Children thrive in these intentionally positive moments; fostering happiness and wellbeing through prioritizing social connectedness. So the next time you have a family get together, try “hygge” (the rules are outlined in the book). My husband and I are implementing it with our little family and it is already bringing a sense of calm when we do. Our cell phones are less prominent and we’re focussing on the ones we’re with – nothing can make someone feel more loved than receiving your full attention. We’re excited to suggest it at larger family get togethers as well.
The Danes are Conscious Parents
Learning about the way the Danish culture approaches parenting and the long term impacts it may be having on their nation’s happiness is fascinating. I also find it incredibly encouraging as it has so much in common with the way we’re already raising our son; with the way our growing Raised Good community feels about recognizing and responding to our children’s needs.

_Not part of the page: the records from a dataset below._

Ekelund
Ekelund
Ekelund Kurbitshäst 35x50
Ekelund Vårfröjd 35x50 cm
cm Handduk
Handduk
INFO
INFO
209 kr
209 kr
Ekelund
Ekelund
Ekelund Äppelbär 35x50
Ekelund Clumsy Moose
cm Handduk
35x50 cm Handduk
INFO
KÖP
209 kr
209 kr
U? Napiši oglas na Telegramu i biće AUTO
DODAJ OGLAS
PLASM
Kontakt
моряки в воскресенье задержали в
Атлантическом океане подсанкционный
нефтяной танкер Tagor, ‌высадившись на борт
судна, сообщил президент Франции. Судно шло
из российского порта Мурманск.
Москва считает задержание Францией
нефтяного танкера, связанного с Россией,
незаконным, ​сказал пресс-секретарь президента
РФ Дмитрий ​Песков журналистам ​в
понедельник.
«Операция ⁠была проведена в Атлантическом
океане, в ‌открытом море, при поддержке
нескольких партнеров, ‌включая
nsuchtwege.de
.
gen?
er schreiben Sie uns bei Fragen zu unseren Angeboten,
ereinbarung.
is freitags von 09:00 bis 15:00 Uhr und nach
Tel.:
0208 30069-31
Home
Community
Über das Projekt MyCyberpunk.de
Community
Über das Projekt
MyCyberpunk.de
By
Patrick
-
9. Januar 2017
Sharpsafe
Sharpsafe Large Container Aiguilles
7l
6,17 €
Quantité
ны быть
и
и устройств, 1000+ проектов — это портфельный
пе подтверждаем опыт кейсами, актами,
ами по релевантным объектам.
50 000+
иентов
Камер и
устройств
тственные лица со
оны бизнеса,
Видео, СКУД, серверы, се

The only downside to The Danish Way is it highlights the lack of support for positive parenting choices we experience in our western cultures. But, short of moving to Denmark, I hope through this community and the positive message this book is spreading, we can support and inspire each other in our choices especially if they’re unconventional and against the mainstream. We’ll all be happier is we remain courageously open-minded and grow not only as parents but as people on this wonderful adventure with our children.